Defendant's motion opposing the amendment was denied by the court.  Trial
began on January 10, 1990, and defendant was convicted of actual physical
control.
     Rule 7(d) provides: "If no additional or different offense is charged
and if substantial rights of the defendant are not prejudiced, the court may
permit an . . . information to be amended at any time after trial has
commenced and before verdict or finding . . . ."  Rule 7(d) applies only
after trial has commenced.  Defendant argues that, for purposes of Rule
7(d), trial commences at voir dire.  We disagree.  There is nothing in the
Rule to suggest that the time for commencement of trial is other than the
familiar time for double jeopardy purposes.  See State v. Bluhm, 460 N.W.2d 22, 24 (Minn. 1990) (amendment during jury selection was not after
commencement of trial; trial commences when jeopardy attaches upon the
impanelling and swearing of the jury); see also Cervantes v, People, 715 P.2d 783, 786 (Colo. 1986) (en banc) (because amendment was "after the jury
was chosen and sworn" it was not "prior to trial" for purposes of amending
the information).  In a jury trial, jeopardy attaches at the impanelling and
swearing of the jury.  State v.
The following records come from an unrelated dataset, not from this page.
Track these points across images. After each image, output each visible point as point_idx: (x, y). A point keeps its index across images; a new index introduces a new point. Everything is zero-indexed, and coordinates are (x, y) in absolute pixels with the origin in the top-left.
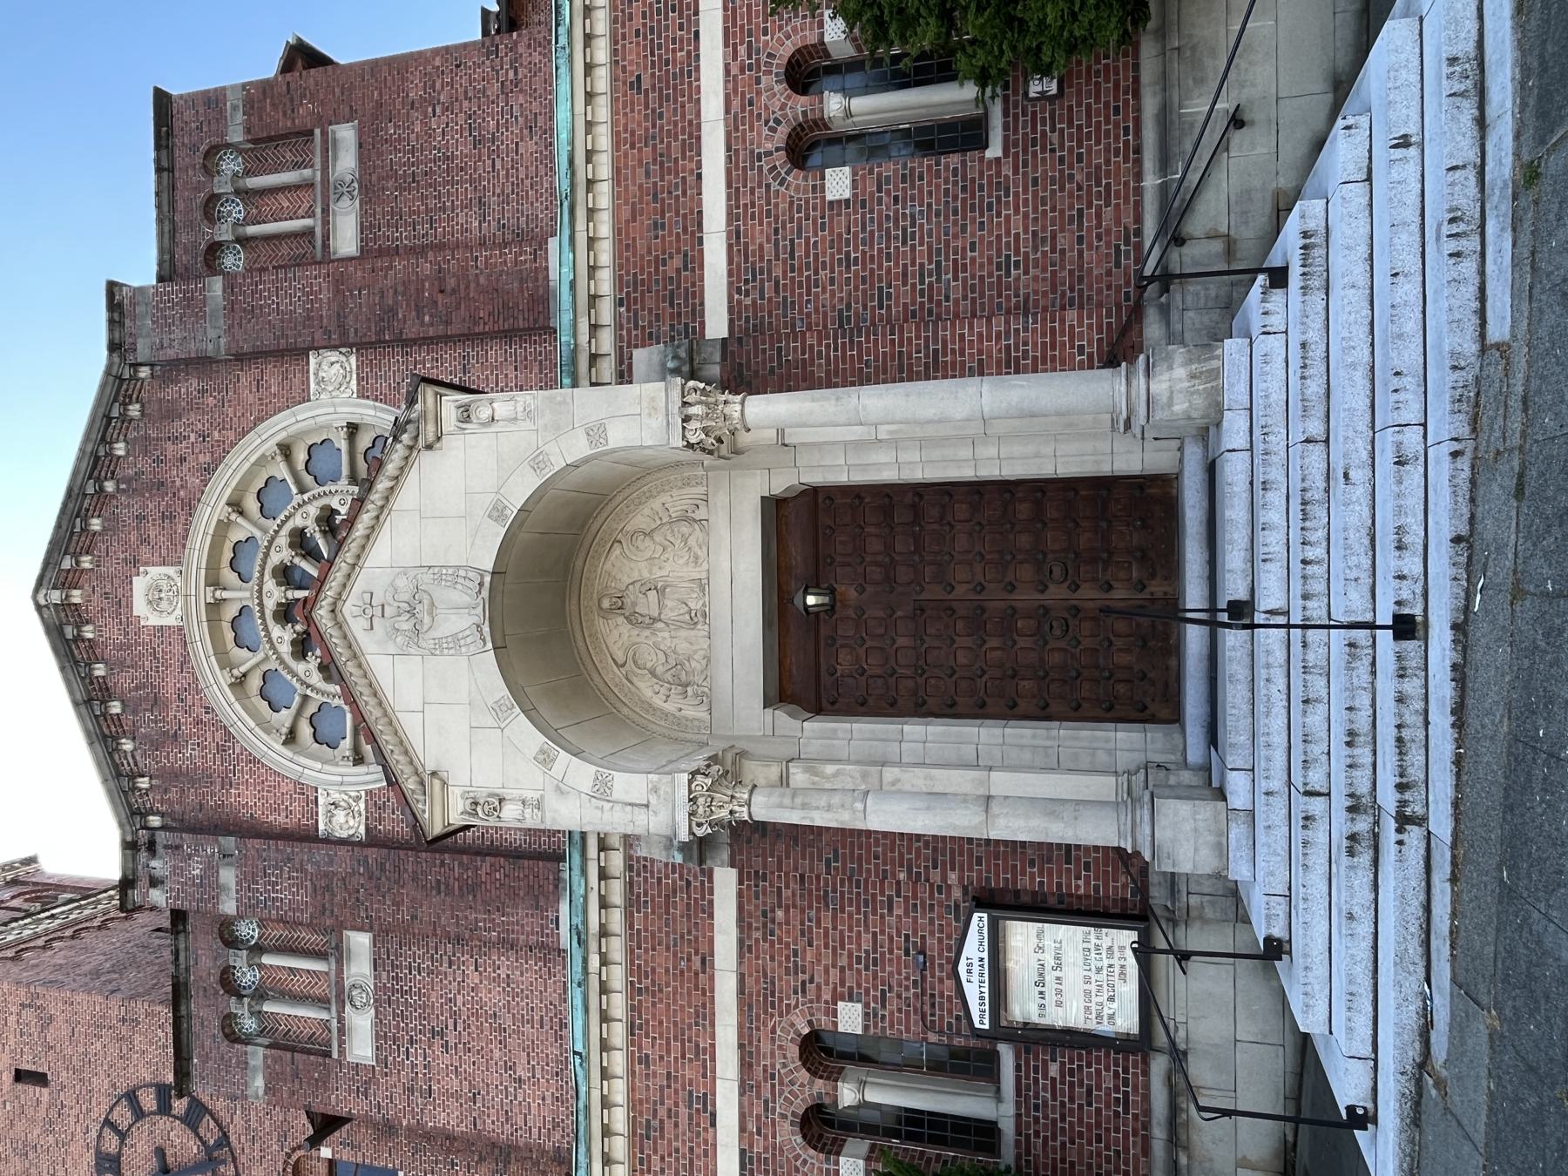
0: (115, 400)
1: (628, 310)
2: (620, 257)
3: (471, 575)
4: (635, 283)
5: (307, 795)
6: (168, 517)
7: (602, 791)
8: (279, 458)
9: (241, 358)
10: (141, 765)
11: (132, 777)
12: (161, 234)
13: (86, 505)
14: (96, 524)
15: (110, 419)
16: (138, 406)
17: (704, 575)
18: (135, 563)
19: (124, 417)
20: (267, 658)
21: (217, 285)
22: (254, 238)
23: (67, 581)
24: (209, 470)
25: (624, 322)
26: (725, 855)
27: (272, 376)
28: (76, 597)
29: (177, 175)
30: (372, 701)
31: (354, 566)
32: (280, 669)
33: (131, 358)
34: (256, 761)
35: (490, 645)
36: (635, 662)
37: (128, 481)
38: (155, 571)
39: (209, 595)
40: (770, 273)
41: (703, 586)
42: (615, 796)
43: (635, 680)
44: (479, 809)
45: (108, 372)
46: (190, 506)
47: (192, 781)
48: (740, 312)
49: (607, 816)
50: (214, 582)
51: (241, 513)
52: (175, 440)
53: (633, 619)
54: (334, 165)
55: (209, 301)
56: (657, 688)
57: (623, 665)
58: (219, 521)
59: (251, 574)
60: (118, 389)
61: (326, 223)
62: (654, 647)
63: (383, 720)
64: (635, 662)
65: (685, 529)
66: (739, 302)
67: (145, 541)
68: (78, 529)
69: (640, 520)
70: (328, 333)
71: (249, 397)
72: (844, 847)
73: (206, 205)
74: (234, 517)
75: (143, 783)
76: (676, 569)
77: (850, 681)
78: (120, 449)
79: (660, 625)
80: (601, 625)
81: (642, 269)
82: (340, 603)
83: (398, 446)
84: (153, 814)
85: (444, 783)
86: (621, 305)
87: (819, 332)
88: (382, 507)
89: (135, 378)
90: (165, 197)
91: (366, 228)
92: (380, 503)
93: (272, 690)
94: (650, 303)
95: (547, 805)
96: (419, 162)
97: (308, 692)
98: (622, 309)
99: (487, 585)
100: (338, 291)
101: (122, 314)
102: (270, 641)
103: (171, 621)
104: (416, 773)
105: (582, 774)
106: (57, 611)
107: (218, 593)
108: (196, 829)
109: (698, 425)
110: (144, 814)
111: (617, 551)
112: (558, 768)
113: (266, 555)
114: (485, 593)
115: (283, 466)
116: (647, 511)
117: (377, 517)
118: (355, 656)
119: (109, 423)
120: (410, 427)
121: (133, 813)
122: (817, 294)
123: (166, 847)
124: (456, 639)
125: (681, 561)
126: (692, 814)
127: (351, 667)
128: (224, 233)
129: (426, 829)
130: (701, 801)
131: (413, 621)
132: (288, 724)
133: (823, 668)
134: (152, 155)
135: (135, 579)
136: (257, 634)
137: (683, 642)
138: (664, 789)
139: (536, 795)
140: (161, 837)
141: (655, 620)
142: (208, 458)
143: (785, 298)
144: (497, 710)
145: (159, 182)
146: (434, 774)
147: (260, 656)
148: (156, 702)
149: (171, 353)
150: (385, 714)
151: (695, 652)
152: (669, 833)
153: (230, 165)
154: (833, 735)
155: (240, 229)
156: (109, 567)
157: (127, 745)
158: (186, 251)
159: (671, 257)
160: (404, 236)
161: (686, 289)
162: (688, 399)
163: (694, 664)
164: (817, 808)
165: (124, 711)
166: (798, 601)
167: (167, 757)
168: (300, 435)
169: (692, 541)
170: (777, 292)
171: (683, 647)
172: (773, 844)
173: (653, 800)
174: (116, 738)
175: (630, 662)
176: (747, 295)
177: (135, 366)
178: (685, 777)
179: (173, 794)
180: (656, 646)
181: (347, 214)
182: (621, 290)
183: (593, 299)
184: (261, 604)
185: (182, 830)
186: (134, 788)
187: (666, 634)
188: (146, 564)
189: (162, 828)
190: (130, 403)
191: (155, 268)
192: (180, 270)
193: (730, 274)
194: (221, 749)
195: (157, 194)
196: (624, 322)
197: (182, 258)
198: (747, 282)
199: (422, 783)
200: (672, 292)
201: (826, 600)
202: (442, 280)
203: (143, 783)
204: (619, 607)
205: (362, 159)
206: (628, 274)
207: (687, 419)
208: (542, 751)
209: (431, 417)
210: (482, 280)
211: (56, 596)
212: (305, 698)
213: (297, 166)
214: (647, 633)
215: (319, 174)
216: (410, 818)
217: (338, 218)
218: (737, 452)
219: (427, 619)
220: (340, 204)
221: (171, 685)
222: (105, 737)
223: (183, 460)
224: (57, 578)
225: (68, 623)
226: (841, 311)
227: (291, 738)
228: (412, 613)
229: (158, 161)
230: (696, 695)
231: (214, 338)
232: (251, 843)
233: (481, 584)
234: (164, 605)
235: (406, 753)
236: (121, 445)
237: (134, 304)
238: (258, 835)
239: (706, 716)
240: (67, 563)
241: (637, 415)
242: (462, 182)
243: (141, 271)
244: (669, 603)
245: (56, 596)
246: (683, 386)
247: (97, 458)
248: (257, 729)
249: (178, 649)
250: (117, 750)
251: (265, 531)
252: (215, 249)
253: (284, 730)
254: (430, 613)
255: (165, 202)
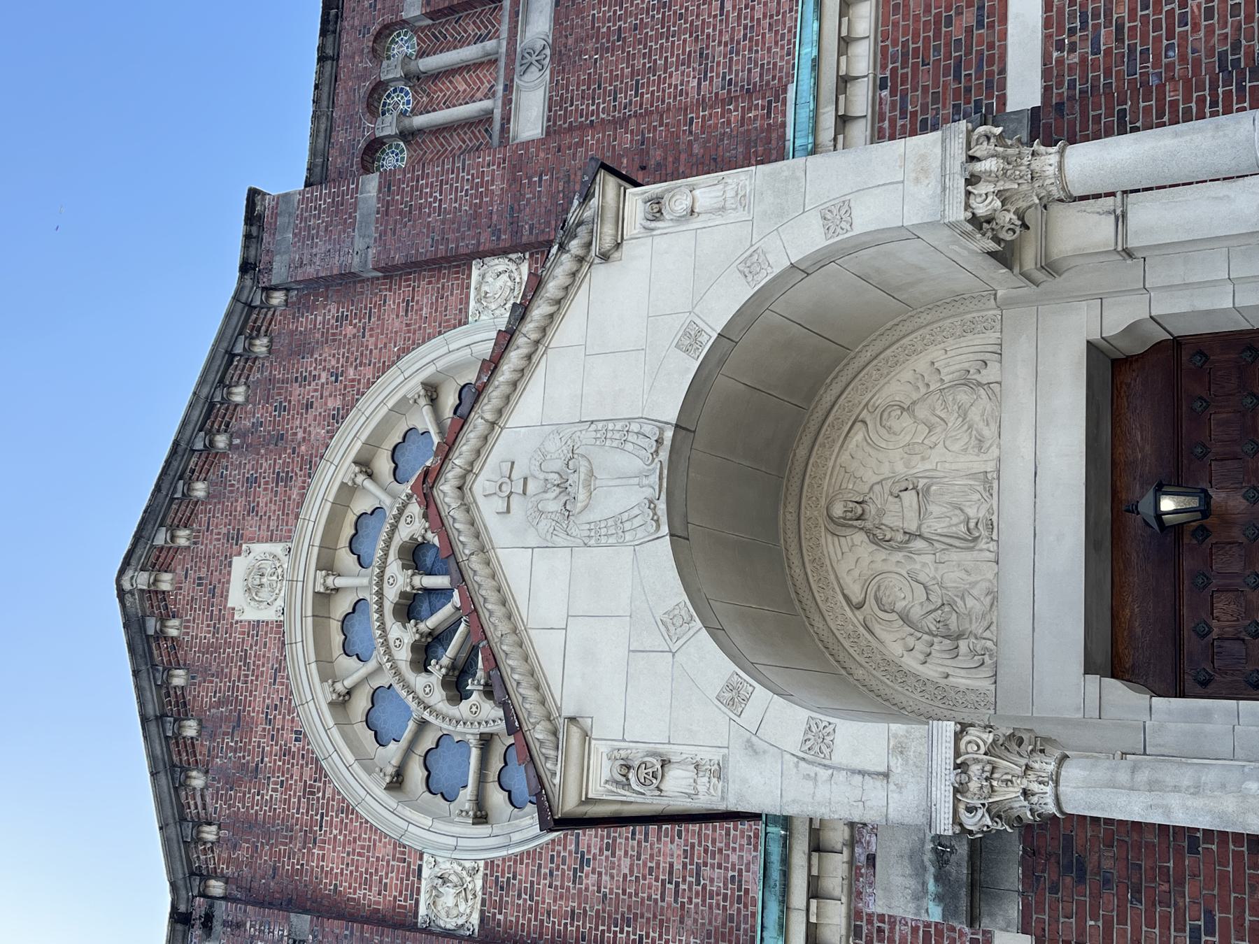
0: (240, 334)
1: (893, 94)
2: (885, 24)
3: (647, 429)
4: (905, 55)
5: (409, 862)
6: (283, 479)
7: (816, 748)
8: (423, 401)
9: (391, 273)
10: (210, 810)
11: (198, 824)
12: (315, 134)
13: (192, 465)
14: (200, 490)
15: (231, 356)
16: (265, 341)
17: (990, 467)
18: (237, 539)
19: (249, 357)
20: (380, 668)
21: (371, 183)
22: (420, 131)
23: (159, 561)
24: (338, 417)
25: (887, 108)
26: (1013, 910)
27: (425, 293)
28: (166, 582)
29: (341, 63)
30: (499, 611)
31: (493, 424)
32: (397, 687)
33: (264, 282)
34: (348, 810)
35: (665, 529)
36: (878, 600)
37: (243, 435)
38: (259, 549)
39: (320, 580)
40: (1108, 13)
41: (989, 482)
42: (839, 757)
43: (877, 629)
44: (631, 775)
45: (236, 298)
46: (310, 466)
47: (268, 835)
48: (1061, 76)
49: (823, 791)
50: (327, 565)
51: (370, 476)
52: (303, 380)
53: (878, 540)
54: (524, 31)
55: (361, 205)
56: (911, 641)
57: (859, 607)
58: (343, 484)
59: (372, 557)
60: (246, 317)
61: (507, 102)
62: (908, 579)
63: (510, 639)
64: (878, 600)
65: (963, 396)
66: (1060, 61)
67: (252, 510)
68: (178, 495)
69: (896, 388)
70: (497, 233)
71: (395, 323)
72: (1225, 908)
73: (371, 95)
74: (360, 479)
75: (210, 833)
76: (950, 460)
77: (1236, 647)
78: (239, 394)
79: (919, 544)
80: (830, 546)
81: (916, 35)
82: (470, 477)
83: (565, 257)
84: (216, 878)
85: (586, 735)
86: (883, 86)
87: (1187, 82)
88: (537, 342)
89: (266, 305)
90: (325, 88)
91: (555, 104)
92: (534, 336)
93: (380, 717)
94: (925, 80)
95: (732, 771)
96: (628, 13)
97: (426, 715)
98: (885, 93)
99: (667, 442)
100: (514, 180)
101: (261, 228)
102: (386, 643)
103: (270, 615)
104: (548, 718)
105: (783, 718)
106: (141, 599)
107: (330, 580)
108: (264, 901)
109: (991, 188)
110: (204, 876)
111: (858, 436)
112: (751, 714)
113: (394, 528)
114: (664, 455)
115: (426, 411)
116: (907, 375)
117: (529, 357)
118: (482, 549)
119: (230, 362)
120: (582, 231)
121: (192, 874)
122: (1184, 36)
123: (225, 924)
124: (619, 521)
125: (956, 447)
126: (959, 790)
127: (475, 563)
128: (387, 126)
129: (555, 802)
130: (975, 769)
131: (563, 498)
132: (395, 762)
133: (1188, 625)
134: (316, 41)
135: (235, 559)
136: (371, 639)
137: (954, 570)
138: (916, 748)
139: (716, 756)
140: (221, 909)
141: (911, 536)
142: (338, 403)
143: (1132, 49)
144: (668, 625)
145: (320, 73)
146: (572, 719)
147: (372, 665)
148: (239, 723)
149: (310, 271)
150: (515, 630)
151: (975, 583)
152: (921, 820)
153: (403, 46)
154: (1207, 716)
155: (406, 122)
156: (210, 544)
157: (198, 780)
158: (342, 152)
159: (959, 13)
160: (602, 109)
161: (980, 53)
162: (977, 151)
163: (970, 602)
164: (1176, 789)
165: (200, 733)
166: (1145, 507)
167: (242, 800)
168: (449, 372)
169: (974, 415)
170: (1120, 39)
171: (953, 577)
172: (1096, 896)
173: (897, 765)
174: (185, 770)
175: (871, 601)
176: (1072, 48)
177: (269, 290)
178: (950, 727)
179: (242, 854)
180: (913, 577)
181: (536, 88)
182: (884, 67)
183: (844, 82)
184: (380, 594)
185: (247, 903)
186: (198, 840)
187: (928, 559)
188: (251, 540)
189: (224, 898)
190: (258, 336)
191: (304, 174)
192: (333, 175)
193: (1047, 24)
194: (309, 791)
195: (316, 87)
196: (887, 108)
197: (337, 160)
198: (1072, 32)
199: (555, 733)
200: (959, 61)
201: (1193, 502)
202: (643, 153)
203: (210, 833)
204: (856, 517)
205: (557, 20)
206: (895, 43)
207: (972, 180)
208: (730, 687)
209: (610, 214)
210: (696, 149)
211: (143, 580)
212: (423, 724)
213: (480, 39)
214: (899, 556)
215: (504, 43)
216: (534, 781)
217: (524, 95)
218: (1050, 267)
219: (582, 496)
220: (527, 77)
221: (260, 698)
222: (173, 766)
223: (309, 406)
224: (147, 557)
225: (152, 614)
226: (1223, 55)
227: (397, 782)
228: (563, 487)
229: (321, 49)
230: (973, 652)
231: (361, 250)
232: (328, 924)
233: (659, 442)
234: (264, 594)
235: (537, 688)
236: (241, 389)
237: (275, 215)
238: (340, 916)
239: (987, 685)
240: (161, 538)
241: (891, 191)
242: (681, 31)
243: (285, 175)
244: (935, 509)
245: (143, 580)
246: (969, 133)
247: (212, 405)
248: (356, 766)
249: (273, 652)
250: (184, 785)
251: (394, 496)
252: (375, 147)
253: (390, 770)
254: (588, 485)
255: (325, 96)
Corey, 151 Vt. 325, 330, 561 A.2d 87, 89
(1989).  Because the amendment here was made prior to this time, Rule 7(d)
is not applicable.
     This interpretation of the Rule does not leave defendant without
protection.  Defendant retains the constitutional guarantee of fair notice
of the charges against him.  See Reporter's Notes, V.R.Cr.P. 7(d), at 41
("The right to amend prior to trial remains subject . . . to the
constitutional requirement that the defendant receive fair notice of the
charge."); see also State v. Holden, 136 Vt. 158, 159-60, 385 A.2d 1092,
1093-94 (1978) (amendment on day of trial, immediately prior to drawing of
jury, should have been conditioned on granting defendant's request for
continuance).  Defendant was not prejudiced in his preparation for trial.
The amendment was made over a month prior to trial.  In addition, the
affidavit of probable cause provided to defendant on the date of arraignment
indicated the arresting officer's belief that defendant was in "actual
physical control."  See State v. Loso, 151 Vt. 262, 265-66, 559 A.2d 681,
684 (1989) (affidavit of probable cause accompanying the information can be
considered in assessing whether defendant received fair notice of the
charge).   Nor can we perceive any possible prejudice to defendant's voir
dire because of the amendment from operation to actual physical control.
Accordingly, we hold that defendant received fair notice of the charge
against him.
                                    V.
     Finally, defendant argues that he was denied a fair trial because the
officer, during cross-examination by defense counsel, twice made reference
to giving defendant an alcosensor test.  Former 23 V.S.A. { 1202(b) (current
version at 23 V.S.A. { 1203(f)) provided that "[t]he results of the breath
alcohol screening test shall not be introduced as evidence."  The State did
not elicit this information on direct examination, and although the fact
that an alcosensor test is given should be avoided where an officer's basis
for taking a breath sample is not at issue, see State v. LeBeau, 144 Vt.
315, 319, 476 A.2d 128, 130 (1984); 23 V.S.A. { 1202(a), the legislative
proscription is only on the introduction of the test results.  Defendant was
not deprived of a fair trial because of the officer's statements.
     Affirmed.

                                        FOR THE COURT:




                                        Chief Justice



FN1.    Defendant has moved in this Court to strike from the State's
supplemental printed case affidavits from the president of the Vermont
Sheriffs Association, the executive director of the Vermont Criminal Justice
Training Council, and the principal lobbyist for the Vermont Police
Association, outlining their understandings of the Act.  Their statements
are entitled to no weight in the interpretation of the Act, and have been
accorded none by this Court.  See Western Air Lines v. Board of
Equalization, 480 U.S. 123, 131 n.* (1987)("Appellants' attempt at the
creation of legislative history through post hoc statements of interested
onlookers is entitled to no weight . . . .").